Perhaps? But perhaps there’s also an element of having grown up in a Chile that was so defined by Catholic morality and during the dictatorship, which made the country feel very isolated. Those elements also resonated in Chile. I’m not saying that the Orthodox neighborhood in the film is a dictatorship, but there are certain elements that I felt I understood. I know what it’s like to live under religious influence, and I also know about the power of disobedience as a basic human right. The idea of disobedience as duty was what attracted me most to the story.
It’s also a world where a wig changes who you are. I really liked the contrast we see first when Esti doesn’t recognize Ronit when she sees her wearing a wig, and then during the love scene when Ronit takes Esti’s wig off, making her feel more exposed than any other form of nudity. Can you talk about elements like the wigs that helped shape the characters in the film?
The film is focused on the idea of the individual identity vs. the identity imposed by the community, so the idea of a person in the epistemological sense, as a mask, is very strong. These are the layers we use to hide and function in society, in a way each of these layers fall apart in the film.

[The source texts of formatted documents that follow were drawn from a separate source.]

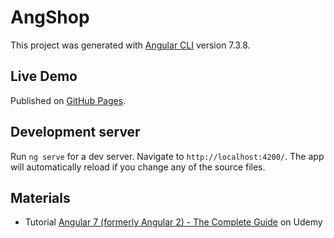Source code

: # AngShop

This project was generated with [Angular CLI](https://github.com/angular/angular-cli) version 7.3.8.

## Live Demo

Published on [GitHub Pages](https://j-o-e-d-o-e.github.io/angular-shop/).

## Development server

Run `ng serve` for a dev server. Navigate to `http://localhost:4200/`. The app will automatically reload if you change any of the source files.

## Materials

- Tutorial [Angular 7 (formerly Angular 2) - The Complete Guide](https://www.udemy.com/the-complete-guide-to-angular-2/)  on Udemy
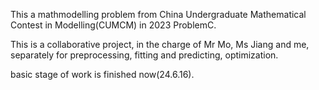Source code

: This a mathmodelling problem from China Undergraduate Mathematical Contest in Modelling(CUMCM) in 2023 ProblemC.

This is a collaborative project, in the charge of Mr Mo, Ms Jiang and me, separately for preprocessing, fitting and predicting, optimization.

basic stage of work is finished now(24.6.16).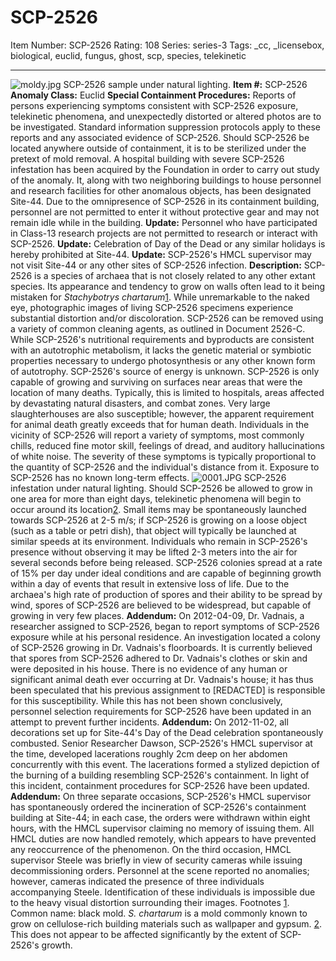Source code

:# SCP-2526
Item Number: SCP-2526
Rating: 108
Series: series-3
Tags: _cc, _licensebox, biological, euclid, fungus, ghost, scp, species, telekinetic

---

![moldy.jpg](https://scp-wiki.wdfiles.com/local--files/scp-2526/moldy.jpg)
SCP-2526 sample under natural lighting.
**Item #:** SCP-2526
**Anomaly Class:** Euclid
**Special Containment Procedures:** Reports of persons experiencing symptoms consistent with SCP-2526 exposure, telekinetic phenomena, and unexpectedly distorted or altered photos are to be investigated. Standard information suppression protocols apply to these reports and any associated evidence of SCP-2526.
Should SCP-2526 be located anywhere outside of containment, it is to be sterilized under the pretext of mold removal.
A hospital building with severe SCP-2526 infestation has been acquired by the Foundation in order to carry out study of the anomaly. It, along with two neighboring buildings to house personnel and research facilities for other anomalous objects, has been designated Site-44. Due to the omnipresence of SCP-2526 in its containment building, personnel are not permitted to enter it without protective gear and may not remain idle while in the building.
**Update:** Personnel who have participated in Class-13 research projects are not permitted to research or interact with SCP-2526.
**Update:** Celebration of Day of the Dead or any similar holidays is hereby prohibited at Site-44.
**Update:** SCP-2526's HMCL supervisor may not visit Site-44 or any other sites of SCP-2526 infection.
**Description:** SCP-2526 is a species of archaea that is not closely related to any other extant species. Its appearance and tendency to grow on walls often lead to it being mistaken for _Stachybotrys chartarum_[1](javascript:;). While unremarkable to the naked eye, photographic images of living SCP-2526 specimens experience substantial distortion and/or discoloration. SCP-2526 can be removed using a variety of common cleaning agents, as outlined in Document 2526-C.
While SCP-2526's nutritional requirements and byproducts are consistent with an autotrophic metabolism, it lacks the genetic material or symbiotic properties necessary to undergo photosynthesis or any other known form of autotrophy. SCP-2526's source of energy is unknown.
SCP-2526 is only capable of growing and surviving on surfaces near areas that were the location of many deaths. Typically, this is limited to hospitals, areas affected by devastating natural disasters, and combat zones. Very large slaughterhouses are also susceptible; however, the apparent requirement for animal death greatly exceeds that for human death.
Individuals in the vicinity of SCP-2526 will report a variety of symptoms, most commonly chills, reduced fine motor skill, feelings of dread, and auditory hallucinations of white noise. The severity of these symptoms is typically proportional to the quantity of SCP-2526 and the individual's distance from it. Exposure to SCP-2526 has no known long-term effects.
![0001.JPG](https://scp-wiki.wdfiles.com/local--files/scp-2526/0001.JPG)
SCP-2526 infestation under natural lighting.
Should SCP-2526 be allowed to grow in one area for more than eight days, telekinetic phenomena will begin to occur around its location[2](javascript:;). Small items may be spontaneously launched towards SCP-2526 at 2-5 m/s; if SCP-2526 is growing on a loose object (such as a table or petri dish), that object will typically be launched at similar speeds at its environment. Individuals who remain in SCP-2526's presence without observing it may be lifted 2-3 meters into the air for several seconds before being released.
SCP-2526 colonies spread at a rate of 15% per day under ideal conditions and are capable of beginning growth within a day of events that result in extensive loss of life. Due to the archaea's high rate of production of spores and their ability to be spread by wind, spores of SCP-2526 are believed to be widespread, but capable of growing in very few places.
**Addendum:** On 2012-04-09, Dr. Vadnais, a researcher assigned to SCP-2526, began to report symptoms of SCP-2526 exposure while at his personal residence. An investigation located a colony of SCP-2526 growing in Dr. Vadnais's floorboards. It is currently believed that spores from SCP-2526 adhered to Dr. Vadnais's clothes or skin and were deposited in his house.
There is no evidence of any human or significant animal death ever occurring at Dr. Vadnais's house; it has thus been speculated that his previous assignment to [REDACTED] is responsible for this susceptibility. While this has not been shown conclusively, personnel selection requirements for SCP-2526 have been updated in an attempt to prevent further incidents.
**Addendum:** On 2012-11-02, all decorations set up for Site-44's Day of the Dead celebration spontaneously combusted. Senior Researcher Dawson, SCP-2526's HMCL supervisor at the time, developed lacerations roughly 2cm deep on her abdomen concurrently with this event. The lacerations formed a stylized depiction of the burning of a building resembling SCP-2526's containment.
In light of this incident, containment procedures for SCP-2526 have been updated.
**Addendum:** On three separate occasions, SCP-2526's HMCL supervisor has spontaneously ordered the incineration of SCP-2526's containment building at Site-44; in each case, the orders were withdrawn within eight hours, with the HMCL supervisor claiming no memory of issuing them. All HMCL duties are now handled remotely, which appears to have prevented any reoccurrence of the phenomenon.
On the third occasion, HMCL supervisor Steele was briefly in view of security cameras while issuing decommissioning orders. Personnel at the scene reported no anomalies; however, cameras indicated the presence of three individuals accompanying Steele. Identification of these individuals is impossible due to the heavy visual distortion surrounding their images.
Footnotes
[1](javascript:;). Common name: black mold. _S. chartarum_ is a mold commonly known to grow on cellulose-rich building materials such as wallpaper and gypsum.
[2](javascript:;). This does not appear to be affected significantly by the extent of SCP-2526's growth.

We see wigs fall off, then clothes, and we ask who is behind all of that? The love scene is striking because it’s the first moment we truly see Esti, with the simple removal of the wig, the scene achieves that power because of the context.
Usually when we see love triangles in movies there’s always a villain, but in the triangle in the film they’re all simply people. It made me think a lot of what Truffaut did in Jules and Jim, were you thinking about the movie, or any other famous love triangles, by any chance?
More than being inspired by, and as much as I love Jules and Jim and The Woman Next Door, I wanted to avoid turning the community into the antagonist. I wanted the antagonic force to be within each of the characters, they’re their own biggest obstacle, of course taking into consideration that the community does play an important role because voluntarily or involuntarily they each allowed the community’s ideas to blossom within them. Each of them, including Ronit, is their own worst enemy. Turning the community into the antagonist would’ve been simplistic.
I was very moved by the scene in which Ronit takes a picture of her father’s grave. We never meet the father in the movie, but this intimate moment was almost like watching a conversation between them. I wonder if this scene involving a camera is also the way you see art as a tool to preserve the essence of those who leave us?
What I love about that scene is that she’s taking a picture of “nothing.” She’s photographing a grave but she sees much more than that. She’s taking a photograph of her father, her childhood… and I believe cinema has that power, to see and capture all the meanings that reality can possess. Cinema does what Ronit does; through a camera you shoot an object, but you also shoot everything that object could represent, of course depending on the sophistication with which the film is constructed.
Disobedience is now in limited release.